Prime Minister Narendra Modi's flagship project Swachh Bharat Abhiyan turns three today. Mr. Modi launched the mission on October 2, 2014 with a lofty vision - to rid India of open defecation by October 2, 2019. Three years on, where are we? And how clean India really is? Here we offer a detailed reading between the many government claims and the on-ground reality.
As per government estimates, the number of households with toilets has risen from 38.7% to 69.04% in the last three years. It also claims that 38.5% of India's villages are now open-defecation free. However, according to IndiaSpend, the claims of only 63% of these villages have been verified.
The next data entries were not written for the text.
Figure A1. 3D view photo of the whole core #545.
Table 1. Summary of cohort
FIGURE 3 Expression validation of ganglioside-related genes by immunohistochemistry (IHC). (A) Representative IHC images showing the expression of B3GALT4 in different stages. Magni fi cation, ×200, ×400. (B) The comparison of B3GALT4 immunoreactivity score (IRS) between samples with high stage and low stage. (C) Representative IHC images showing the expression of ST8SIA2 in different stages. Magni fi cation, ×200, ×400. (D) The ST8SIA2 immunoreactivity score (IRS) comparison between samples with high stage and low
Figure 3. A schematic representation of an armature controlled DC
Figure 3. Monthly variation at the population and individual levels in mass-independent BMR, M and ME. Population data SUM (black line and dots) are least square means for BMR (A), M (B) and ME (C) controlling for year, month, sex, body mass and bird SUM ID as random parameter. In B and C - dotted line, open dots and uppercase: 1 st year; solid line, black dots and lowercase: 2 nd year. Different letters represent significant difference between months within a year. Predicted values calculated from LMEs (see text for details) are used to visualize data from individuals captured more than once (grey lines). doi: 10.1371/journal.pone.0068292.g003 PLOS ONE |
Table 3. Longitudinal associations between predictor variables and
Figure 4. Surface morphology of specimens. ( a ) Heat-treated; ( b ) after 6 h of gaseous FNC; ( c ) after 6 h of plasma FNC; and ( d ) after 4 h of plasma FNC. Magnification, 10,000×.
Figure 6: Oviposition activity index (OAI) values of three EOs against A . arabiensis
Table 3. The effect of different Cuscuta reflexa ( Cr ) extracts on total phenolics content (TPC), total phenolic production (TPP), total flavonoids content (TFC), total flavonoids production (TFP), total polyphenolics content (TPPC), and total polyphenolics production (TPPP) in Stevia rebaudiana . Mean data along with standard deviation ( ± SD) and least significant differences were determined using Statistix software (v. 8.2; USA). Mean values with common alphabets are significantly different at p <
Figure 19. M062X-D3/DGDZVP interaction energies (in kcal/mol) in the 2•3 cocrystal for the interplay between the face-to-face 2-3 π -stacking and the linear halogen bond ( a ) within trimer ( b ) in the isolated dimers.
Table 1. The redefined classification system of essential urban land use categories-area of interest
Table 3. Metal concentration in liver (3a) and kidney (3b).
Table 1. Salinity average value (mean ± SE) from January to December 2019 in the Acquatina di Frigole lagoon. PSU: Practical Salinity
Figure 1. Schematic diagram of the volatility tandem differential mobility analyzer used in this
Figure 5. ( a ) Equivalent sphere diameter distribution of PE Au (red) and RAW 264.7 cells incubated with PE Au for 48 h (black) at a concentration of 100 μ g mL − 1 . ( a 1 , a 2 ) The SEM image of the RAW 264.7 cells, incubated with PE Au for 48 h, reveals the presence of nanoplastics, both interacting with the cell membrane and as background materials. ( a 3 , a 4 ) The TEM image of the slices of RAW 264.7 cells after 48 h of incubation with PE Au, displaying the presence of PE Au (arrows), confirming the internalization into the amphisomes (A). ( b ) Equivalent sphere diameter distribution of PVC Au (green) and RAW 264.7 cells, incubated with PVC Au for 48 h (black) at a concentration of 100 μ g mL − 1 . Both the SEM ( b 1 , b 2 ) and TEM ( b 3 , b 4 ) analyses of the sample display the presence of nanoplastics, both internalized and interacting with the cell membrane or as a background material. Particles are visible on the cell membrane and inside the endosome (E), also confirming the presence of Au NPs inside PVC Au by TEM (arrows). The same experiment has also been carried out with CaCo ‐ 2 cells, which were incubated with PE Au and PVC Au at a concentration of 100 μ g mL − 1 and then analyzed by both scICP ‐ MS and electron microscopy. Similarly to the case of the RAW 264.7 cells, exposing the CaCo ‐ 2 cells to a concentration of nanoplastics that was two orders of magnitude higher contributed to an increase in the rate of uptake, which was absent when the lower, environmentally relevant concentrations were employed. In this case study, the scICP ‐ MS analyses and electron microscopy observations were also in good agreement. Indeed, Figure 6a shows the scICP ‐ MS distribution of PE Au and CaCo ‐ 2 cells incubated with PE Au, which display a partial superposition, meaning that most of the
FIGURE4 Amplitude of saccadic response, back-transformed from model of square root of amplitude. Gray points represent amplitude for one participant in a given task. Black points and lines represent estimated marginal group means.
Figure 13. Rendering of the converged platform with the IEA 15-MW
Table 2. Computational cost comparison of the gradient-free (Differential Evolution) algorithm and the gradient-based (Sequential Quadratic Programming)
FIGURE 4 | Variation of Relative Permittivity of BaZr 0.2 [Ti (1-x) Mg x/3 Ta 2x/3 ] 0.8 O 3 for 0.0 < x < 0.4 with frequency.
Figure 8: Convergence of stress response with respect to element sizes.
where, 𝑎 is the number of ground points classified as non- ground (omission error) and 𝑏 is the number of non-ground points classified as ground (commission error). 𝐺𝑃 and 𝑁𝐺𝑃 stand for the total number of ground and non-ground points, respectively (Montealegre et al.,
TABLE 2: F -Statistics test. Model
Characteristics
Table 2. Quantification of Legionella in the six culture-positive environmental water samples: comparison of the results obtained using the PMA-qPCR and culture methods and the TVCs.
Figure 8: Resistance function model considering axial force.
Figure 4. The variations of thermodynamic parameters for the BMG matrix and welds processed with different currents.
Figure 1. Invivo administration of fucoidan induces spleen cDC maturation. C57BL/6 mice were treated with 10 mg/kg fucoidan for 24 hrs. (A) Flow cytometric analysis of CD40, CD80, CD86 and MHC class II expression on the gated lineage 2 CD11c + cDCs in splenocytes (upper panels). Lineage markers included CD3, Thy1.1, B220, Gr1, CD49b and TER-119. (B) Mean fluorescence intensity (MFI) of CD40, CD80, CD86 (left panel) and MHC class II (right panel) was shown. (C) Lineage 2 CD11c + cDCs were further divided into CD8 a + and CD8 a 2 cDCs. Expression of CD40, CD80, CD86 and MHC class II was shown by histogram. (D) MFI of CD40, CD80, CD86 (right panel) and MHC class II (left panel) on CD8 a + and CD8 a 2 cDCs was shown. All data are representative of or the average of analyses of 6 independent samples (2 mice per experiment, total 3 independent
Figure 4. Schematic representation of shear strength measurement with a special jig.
Also, there is no way to find out if the newly-built toilets are being used at all.
According to the ministry of drinking water and sanitation, villages are considered free of open defecation only when every household and public institution of the village use safe technology to dispose of feces, there is no manual handling of fresh excreta, and no odour and unsightly conditions.
Though government data reveals impressive progress, most of these claims stand unverified, say experts. According to National Family Health Survey 4, as of 2016, 36.7% of rural households had "improved sanitation facilities." However, a majority (51.6%) didn't, IndiaSpend reported. Despite a recent government report suggesting that 91.29% rural households with toilets were using it, the World Bank has called Swachh Bharat's implementation 'moderately unsatisfactory.'
The World Bank had promised India a loan of Rs. 10,500 crore for successful implementation of Swachh Bharat Gramin. However, since India failed to conduct an independent verification survey as asked, the apex bank refused to release the first instalment that was due in July'16.
The movement is facing sharp criticism for focusing just on constructing toilets. Stakeholders say the nationwide mission has failed to address larger issues like monitoring and maintenance of the newly-built toilets, managing solid waste, allocation of appropriate funds to states, and resource and capacity building needed for successful implementation. Several states are under scanner for using questionable methods to force people into using latrines.
Despite the criticism and the challenges, Swachh Bharat's supporters say there has been an evident behavioral change in the last three years, especially in rural India. At its best, the Clean India Mission is a people's movement aiming to help the nation manage its public health crises. However, the movement needs to pick up pace if it wants to meet its 2019 deadline.